There is a particular kind of confidence that behavioural science has earned over the past three decades — the confidence of a field that has repeatedly shown that human behaviour is predictable in ways that feel counterintuitive until they are demonstrated, and obvious once they are. Reactance, the endowment effect, loss aversion, social proof: these concepts have migrated from academic psychology into management consulting, public policy, and marketing with a fluency that suggests they describe something real and reliable about how people make decisions. Jonah Berger's The Catalyst is a skilled practitioner's guide to applying that toolkit to the specific problem of resistance to change — why people don't do what we want them to do, and what levers are available to shift that. It is also a precise example of what happens when findings leave their conditions of production behind.
The problem with the book is what it declines to discuss. Since roughly 2010, when a series of high-profile failures to replicate landmark findings began to accumulate, behavioural science has been working through what is now routinely called a replication crisis. Studies that had become foundational — on priming, ego depletion, power poses, certain applications of loss aversion — have failed to reproduce under more rigorous conditions. The crisis is not a scandal in the sense of deliberate fraud.

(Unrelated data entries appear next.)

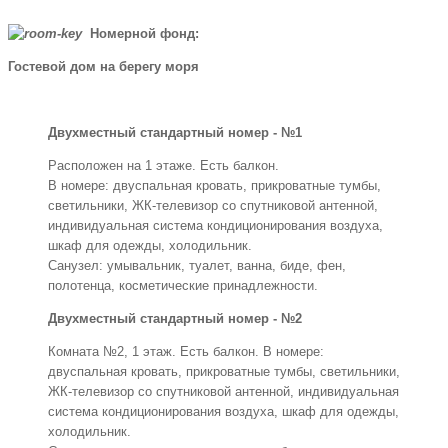
Номерной фонд:
Гостевой дом на берегу моря
Двухместный стандартный номер - №1
Расположен на 1 этаже. Есть балкон.
В номере: двуспальная кровать, прикроватные тумбы,
светильники, ЖК-телевизор со спутниковой антенной,
индивидуальная система кондиционирования воздуха,
шкаф для одежды, холодильник.
Санузел: умывальник, туалет, ванна, биде, фен,
полотенца, косметические принадлежности.
Двухместный стандартный номер - №2
Комната №2, 1 этаж. Есть балкон. В номере:
двуспальная кровать, прикроватные тумбы, светильники,
ЖК-телевизор со спутниковой антенной, индивидуальная
система кондиционирования воздуха, шкаф для одежды,
холодильник.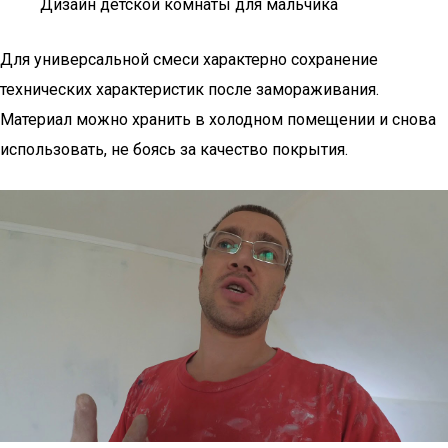
Дизайн детской комнаты для мальчика
Для универсальной смеси характерно сохранение
технических характеристик после замораживания.
Материал можно хранить в холодном помещении и снова
использовать, не боясь за качество покрытия.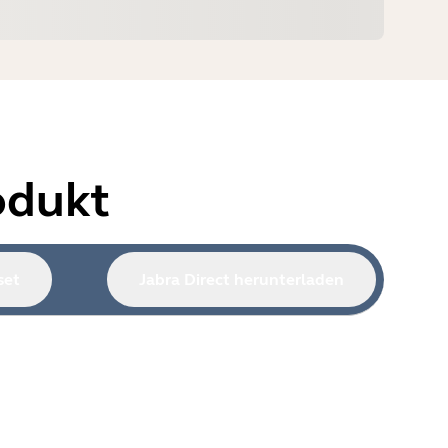
odukt
set
Jabra Direct herunterladen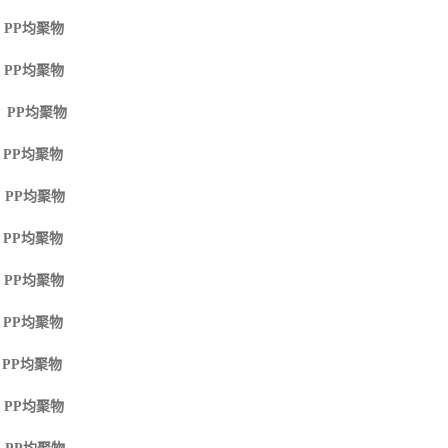
 PP
均聚物
 PP
均聚物
M PP
均聚物
 PP
均聚物
 PP
均聚物
 PP
均聚物
 PP
均聚物
 PP
均聚物
 PP
均聚物
 PP
均聚物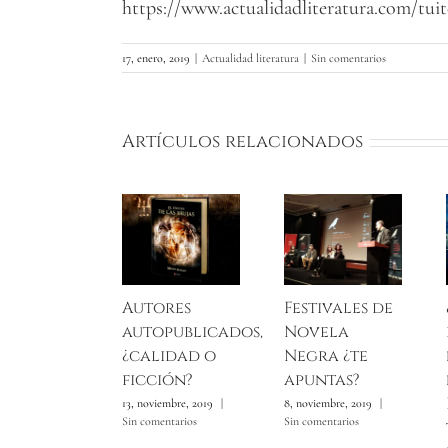
https://www.actualidadliteratura.com/tuit
17, enero, 2019
|
Actualidad literatura
|
Sin comentarios
Artículos relacionados
Autores
Festivales de
autopublicados,
Novela
¿calidad o
Negra ¿te
ficción?
apuntas?
13, noviembre, 2019
|
8, noviembre, 2019
|
Sin comentarios
Sin comentarios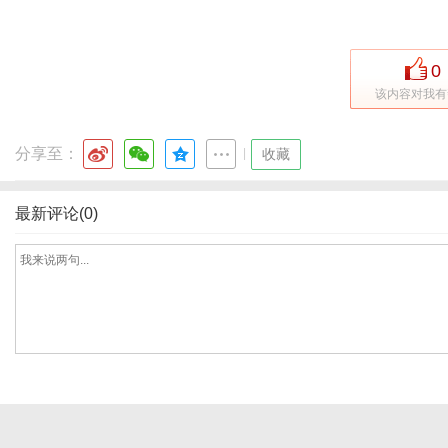
0
该内容对我有
分享至：
|
收藏
最新评论(0)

It is something more structurally interesting: a field that developed under incentive systems that rewarded novel, counterintuitive findings and clean effect sizes, producing a literature in which the most striking results were the most likely to be published and the least likely to be robust. The findings that travel furthest — the ones that make it into books like The Catalyst — are precisely the ones most subject to this selection pressure.
Berger does not mention this. A book about how to change minds, written in confident declarative sentences about what human psychology does and does not do, is making an implicit claim about the reliability of its sources. That claim is stronger than the current state of the literature supports. The reader who applies these principles in practice is working with instruments whose calibration is genuinely uncertain — and the book gives them no way to know that.
The second limitation is temporal. Behavioural interventions are typically studied over short time horizons — the conditions under which it is practical to run controlled experiments. The Catalyst inherits that bias: its cases tend to show that a particular approach worked in a particular context, at a particular moment. What happens over longer cycles — whether the change holds, whether reactance resurfaces in different forms, whether the conditions that made the intervention effective persist — is largely outside the frame. Real organisational and social change operates on timescales that behavioural experiments are not designed to capture, and strategies built on short-term findings can produce unintended consequences that only become visible later.
It makes it a book one should read with a specific kind of alertness — attending to which findings have replicated, which rest on single studies, and where the confidence of the prose is outrunning the confidence of the evidence. That alertness is, in a different register, exactly what the hybrid methodology requires: not the rejection of behavioural tools, but a calibrated understanding of what they can and cannot reliably produce.